EXERCISE REQUIREMENTS: Search the records for "camera". Report every line where it occurs.
Segment Start: AVAILABLE DATA
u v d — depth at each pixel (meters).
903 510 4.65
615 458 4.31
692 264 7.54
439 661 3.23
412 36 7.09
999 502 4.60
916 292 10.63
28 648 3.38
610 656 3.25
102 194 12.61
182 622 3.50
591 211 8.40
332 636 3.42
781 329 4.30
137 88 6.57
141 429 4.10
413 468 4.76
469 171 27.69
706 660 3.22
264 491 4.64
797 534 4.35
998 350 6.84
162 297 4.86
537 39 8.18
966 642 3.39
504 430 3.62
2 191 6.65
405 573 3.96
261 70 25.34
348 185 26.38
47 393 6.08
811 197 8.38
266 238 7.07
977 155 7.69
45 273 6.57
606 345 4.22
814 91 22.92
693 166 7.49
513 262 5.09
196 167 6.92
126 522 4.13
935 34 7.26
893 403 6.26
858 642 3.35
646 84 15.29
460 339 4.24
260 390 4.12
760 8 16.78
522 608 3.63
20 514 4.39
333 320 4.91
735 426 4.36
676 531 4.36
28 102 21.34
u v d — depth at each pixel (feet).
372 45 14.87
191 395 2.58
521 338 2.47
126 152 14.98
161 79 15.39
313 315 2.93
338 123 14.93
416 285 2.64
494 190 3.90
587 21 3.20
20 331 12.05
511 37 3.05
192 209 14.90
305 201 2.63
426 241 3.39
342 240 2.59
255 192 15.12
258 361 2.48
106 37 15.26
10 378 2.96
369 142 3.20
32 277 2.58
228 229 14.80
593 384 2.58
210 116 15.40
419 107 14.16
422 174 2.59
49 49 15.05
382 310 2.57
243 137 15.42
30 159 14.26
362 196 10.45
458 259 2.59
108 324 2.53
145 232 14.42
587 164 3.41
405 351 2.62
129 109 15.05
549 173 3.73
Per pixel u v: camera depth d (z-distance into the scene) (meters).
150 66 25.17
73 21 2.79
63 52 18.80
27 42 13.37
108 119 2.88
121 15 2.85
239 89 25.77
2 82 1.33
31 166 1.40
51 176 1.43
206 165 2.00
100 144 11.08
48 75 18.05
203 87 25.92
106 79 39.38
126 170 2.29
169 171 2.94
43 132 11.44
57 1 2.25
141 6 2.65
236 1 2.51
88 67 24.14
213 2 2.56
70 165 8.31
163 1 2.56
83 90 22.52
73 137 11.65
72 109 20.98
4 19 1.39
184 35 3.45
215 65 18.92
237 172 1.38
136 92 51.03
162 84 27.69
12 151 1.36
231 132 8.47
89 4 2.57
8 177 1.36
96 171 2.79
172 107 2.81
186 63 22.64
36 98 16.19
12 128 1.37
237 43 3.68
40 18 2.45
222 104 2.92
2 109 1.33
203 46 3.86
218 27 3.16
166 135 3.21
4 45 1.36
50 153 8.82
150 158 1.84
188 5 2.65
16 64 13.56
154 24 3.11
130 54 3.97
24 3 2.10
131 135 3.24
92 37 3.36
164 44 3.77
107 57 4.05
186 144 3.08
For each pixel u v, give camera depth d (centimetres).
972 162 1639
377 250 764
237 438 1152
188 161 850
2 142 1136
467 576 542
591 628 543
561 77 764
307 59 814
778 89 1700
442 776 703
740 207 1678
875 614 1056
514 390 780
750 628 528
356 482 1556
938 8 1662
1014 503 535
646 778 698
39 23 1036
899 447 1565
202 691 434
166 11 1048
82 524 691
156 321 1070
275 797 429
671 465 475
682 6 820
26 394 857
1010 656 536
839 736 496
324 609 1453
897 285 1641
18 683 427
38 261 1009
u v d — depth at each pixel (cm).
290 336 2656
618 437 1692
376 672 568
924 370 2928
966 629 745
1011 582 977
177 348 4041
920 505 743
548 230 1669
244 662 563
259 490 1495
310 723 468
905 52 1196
Segment End: AVAILABLE DATA
ANSWER TO THIS TASK:
Per pixel u v: camera depth d (z-distance into the scene) (meters).
For each pixel u v, give camera depth d (centimetres).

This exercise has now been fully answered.